Dr Adebayo Adedokun, an economics lecturer at Obafemi Awolowo University, argues that although the process that produces the CBN governor may have some influences from political actors, CBN’s monetary policy by design is meant to be independent of political influence and to check fiscal policy. However, he posits that nothing untoward has been done.
“Just like many countries across the world, the CBN and the fiscal policy authorities have embarked on an expansionary policy drive, essentially running a deficit by spending more than they earn because of the Covid-19 pandemic,” says Adedokun.
He believes that if any, ulterior motives are negligible in this case as that was what the economy needed to deal with the shocks and navigate through recession.
Slippery slope
Analysts have already argued that the CBN is increasingly viewed through a political lens, given how monetary policy often reflects and supports fiscal policy.
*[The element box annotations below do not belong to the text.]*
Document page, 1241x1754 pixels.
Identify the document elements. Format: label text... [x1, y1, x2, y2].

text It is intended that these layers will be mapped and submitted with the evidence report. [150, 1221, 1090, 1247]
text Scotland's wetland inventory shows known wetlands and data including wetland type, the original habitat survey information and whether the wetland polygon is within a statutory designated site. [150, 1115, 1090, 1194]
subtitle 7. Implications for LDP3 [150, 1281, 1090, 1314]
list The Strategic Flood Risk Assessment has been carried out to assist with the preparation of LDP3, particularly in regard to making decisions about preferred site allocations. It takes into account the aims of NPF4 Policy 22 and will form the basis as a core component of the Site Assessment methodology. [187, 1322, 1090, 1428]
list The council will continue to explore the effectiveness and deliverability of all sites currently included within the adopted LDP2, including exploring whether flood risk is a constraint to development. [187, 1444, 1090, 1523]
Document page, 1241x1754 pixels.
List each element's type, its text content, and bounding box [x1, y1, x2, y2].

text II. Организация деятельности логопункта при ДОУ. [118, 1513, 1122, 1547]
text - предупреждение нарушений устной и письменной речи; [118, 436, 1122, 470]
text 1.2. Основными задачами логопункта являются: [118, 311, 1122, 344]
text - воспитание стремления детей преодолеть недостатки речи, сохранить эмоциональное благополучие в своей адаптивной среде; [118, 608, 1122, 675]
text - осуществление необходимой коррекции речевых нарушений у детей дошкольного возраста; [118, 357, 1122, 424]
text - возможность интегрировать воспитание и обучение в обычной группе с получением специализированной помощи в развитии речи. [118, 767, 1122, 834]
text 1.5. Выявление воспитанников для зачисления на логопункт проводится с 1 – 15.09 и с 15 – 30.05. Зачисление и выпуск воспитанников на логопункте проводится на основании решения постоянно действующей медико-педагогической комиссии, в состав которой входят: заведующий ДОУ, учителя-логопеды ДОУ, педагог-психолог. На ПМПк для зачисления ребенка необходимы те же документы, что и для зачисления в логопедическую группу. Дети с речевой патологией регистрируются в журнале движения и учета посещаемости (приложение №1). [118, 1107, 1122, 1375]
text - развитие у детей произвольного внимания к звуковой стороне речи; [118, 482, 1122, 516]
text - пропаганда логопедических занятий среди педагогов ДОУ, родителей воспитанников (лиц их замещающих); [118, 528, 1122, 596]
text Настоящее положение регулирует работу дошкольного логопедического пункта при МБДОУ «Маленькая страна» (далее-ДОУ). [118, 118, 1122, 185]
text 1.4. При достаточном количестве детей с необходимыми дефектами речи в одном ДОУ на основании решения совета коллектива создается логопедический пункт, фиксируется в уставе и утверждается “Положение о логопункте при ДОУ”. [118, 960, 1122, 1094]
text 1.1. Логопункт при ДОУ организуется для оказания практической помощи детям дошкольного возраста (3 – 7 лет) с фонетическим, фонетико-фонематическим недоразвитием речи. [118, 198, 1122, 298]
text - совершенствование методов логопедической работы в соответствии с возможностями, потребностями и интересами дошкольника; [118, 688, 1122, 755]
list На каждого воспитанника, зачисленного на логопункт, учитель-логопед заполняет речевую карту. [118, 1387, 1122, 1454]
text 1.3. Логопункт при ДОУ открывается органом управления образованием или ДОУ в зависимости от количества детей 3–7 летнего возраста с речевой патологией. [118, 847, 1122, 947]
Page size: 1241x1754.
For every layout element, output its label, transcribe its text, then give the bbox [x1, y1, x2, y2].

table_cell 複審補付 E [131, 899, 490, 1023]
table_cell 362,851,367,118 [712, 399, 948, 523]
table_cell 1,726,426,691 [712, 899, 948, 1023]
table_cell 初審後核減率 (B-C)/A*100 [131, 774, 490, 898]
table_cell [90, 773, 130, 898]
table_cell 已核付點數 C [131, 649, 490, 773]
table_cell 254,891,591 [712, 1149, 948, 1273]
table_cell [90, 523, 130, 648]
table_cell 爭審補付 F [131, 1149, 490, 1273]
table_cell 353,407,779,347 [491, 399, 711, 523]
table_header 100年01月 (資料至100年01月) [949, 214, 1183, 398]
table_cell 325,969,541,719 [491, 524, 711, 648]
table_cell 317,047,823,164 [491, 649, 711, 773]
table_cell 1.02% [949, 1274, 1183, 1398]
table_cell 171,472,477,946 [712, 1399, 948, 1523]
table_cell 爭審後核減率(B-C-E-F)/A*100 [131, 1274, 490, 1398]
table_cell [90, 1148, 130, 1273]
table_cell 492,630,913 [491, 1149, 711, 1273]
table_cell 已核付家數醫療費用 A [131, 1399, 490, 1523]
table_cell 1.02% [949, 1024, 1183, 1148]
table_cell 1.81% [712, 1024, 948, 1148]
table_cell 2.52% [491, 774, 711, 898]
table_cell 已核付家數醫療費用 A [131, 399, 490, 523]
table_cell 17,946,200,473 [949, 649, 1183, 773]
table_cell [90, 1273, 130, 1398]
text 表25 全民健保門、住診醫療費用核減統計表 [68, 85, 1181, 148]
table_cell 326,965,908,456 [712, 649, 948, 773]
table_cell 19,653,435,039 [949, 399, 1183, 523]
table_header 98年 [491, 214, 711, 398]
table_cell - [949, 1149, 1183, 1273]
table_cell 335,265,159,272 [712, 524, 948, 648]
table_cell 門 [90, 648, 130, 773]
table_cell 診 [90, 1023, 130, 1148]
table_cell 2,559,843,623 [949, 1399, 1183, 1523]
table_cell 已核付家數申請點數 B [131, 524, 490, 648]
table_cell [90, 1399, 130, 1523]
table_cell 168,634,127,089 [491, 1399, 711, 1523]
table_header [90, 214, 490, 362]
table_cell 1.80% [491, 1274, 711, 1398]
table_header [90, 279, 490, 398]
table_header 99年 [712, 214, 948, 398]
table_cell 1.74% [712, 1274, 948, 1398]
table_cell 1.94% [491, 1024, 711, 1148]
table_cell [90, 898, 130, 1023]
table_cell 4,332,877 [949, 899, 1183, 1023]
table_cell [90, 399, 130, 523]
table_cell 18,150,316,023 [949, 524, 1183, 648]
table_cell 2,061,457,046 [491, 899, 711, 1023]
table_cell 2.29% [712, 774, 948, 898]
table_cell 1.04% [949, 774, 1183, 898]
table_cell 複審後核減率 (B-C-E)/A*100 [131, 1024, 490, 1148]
Over the years, while the president has campaigned to maintain the value of the Naira, the central bank has agreed.
When certain imports were banned to shore up FX in the country, the central bank agreed with the government’s strategy.
“People see political influence within the bank’s programmes over the last six years,” says Samuel. “For example, because the Anchor Borrowers’ Programme is concentrated in the north, people can infer that it is a way to get the electorate there to vote for him whenever he decides to contest.”
The Anchor Borrowers’ Programme is a CBN initiative to boost agriculture production by providing loans to smallholder farmers or linking them to companies (anchors) involved in the production and processing of key agricultural commodities.
Dr Adedokun disagrees, saying he knows at least 10 ordinary young people who have benefitted from CBN’s Covid-19 packages. For him, the governor should only be removed if he taints the image of the institution by declaring without resigning as that will have adverse effects on the economy.
The economy can collapse!
Both experts agree on the effects on the bank’s institution and the economy. It is a question of if these effects can be triggered by the mere speculation that the governor wants to contest or by his actual declaration especially while still in office.
The underlying question will then be if there can be smoke without fire. Why are people not asking the heads of the Economic and Financial Crimes Commission (EFCC) or the National Drug Law Enforcement Agency (NDLEA) to contest, if there is no stimulus of some sort?
Samuel thinks this is as bad as having people display the campaign posters of the current Chief Justice of Nigeria during the ruling party’s convention. Only that the consequences, in this case, are far-reaching as Nigeria’s “trade policies with over 120 countries and the entire banking system” rest on the integrity of the CBN. “The economy can collapse!” Samuel says.